At the time of this writing I have now talked to him about his choices and what he will do down the road. He says that being transgender is not a mental illness, it is normal. He tells me I am too old to understand what any of this means and I am uneducated on the matter. I have spent countless hours researching this trend, the side effects and the remorse many have gone though when they realized they were lied to about the implications of the treatment and the lifestyle as a whole. I have spoken to trans people who said they knew their whole life this was who they were to be. They had signs very young of something being different. My son has nothing in common with the things they experienced. I told my son that, if this was normal, humanity wouldn’t have lasted this long. I explained how hormone replacement and surgery is a multi-billon dollar industry. None of this matters to him. Reason and logic no longer play a role in his normal brain functions.
I have given him resources and contacts to reach out to those who offer different perspectives than those he has been brainwashed with. I don’t know if he will utilize any of it. I have extended a hand to help and a heart to love my child. I will not affirm this, I will not support this and I will not play pretend with him while I know there is a mental illness at play and a pressure from the culture that is unmatched.

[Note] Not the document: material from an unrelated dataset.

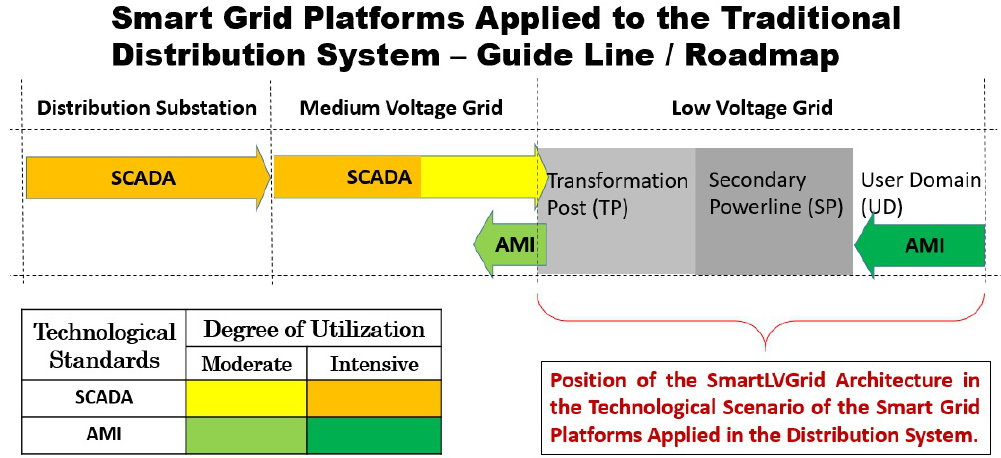
Figure 1. Evolution scenario (unplanned) of the primary technological standards in the implementation of the smart grid paradigm in the traditional distribution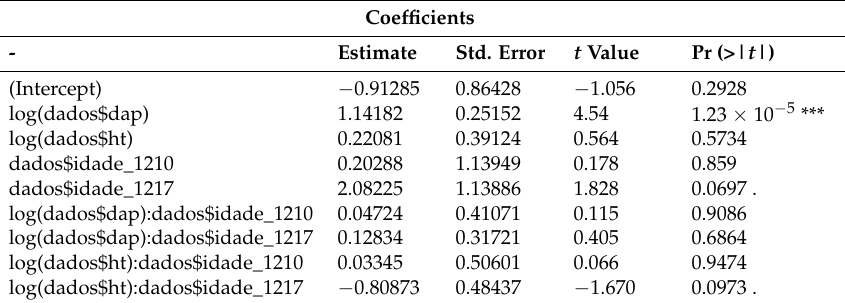
Table A10. R software output table with significance values resulting from ANCOVA for CDM using C 12 as reference for comparison with C 10 and C 17.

I share my story because I know there are many other mothers out there struggling with this with very little resources and support. I have searched for it, I have only found websites and forums that tell me that I am the problem and that I need to accept this. I will fight for my child, but I will not buy into a false reality based entirely on feelings and outside negative influences.
30 years as a Clinical Psychologist. My advice briefly is absolutely DO NOT Affirm. This is a form of psychosis. Hold your ground. Because if you do Affirm, when it all comes crashing down your child will then blame you. You're on a hide into nothing either way. At least you can maintain your personal integrity and know you did the right thing. So sorry this has happened, but there's literally nothing you can do. Your son is experiencing a psychosis. He will to find his own way out of this. And that will only happen when (not if) the Trans infrastructure collapses. Good luck
You're not alone. My son also moved across the country to transition. He called me this past Mother's Day - first time in a couple of years. I was so excited and I used his name - the name I gave him at birth and I could feel the awkwardness on the other end of the phone but I didn't care. I just kept talking. Like you, I refuse to live in a fantasy world and he knows that. Stay strong so you can be there for your son when he returns to you. I'm convinced most will return. Yes, the cult is strong but truth , reality, and a mother's love are stronger. Good luck to your family. I'll keep you all in my prayers.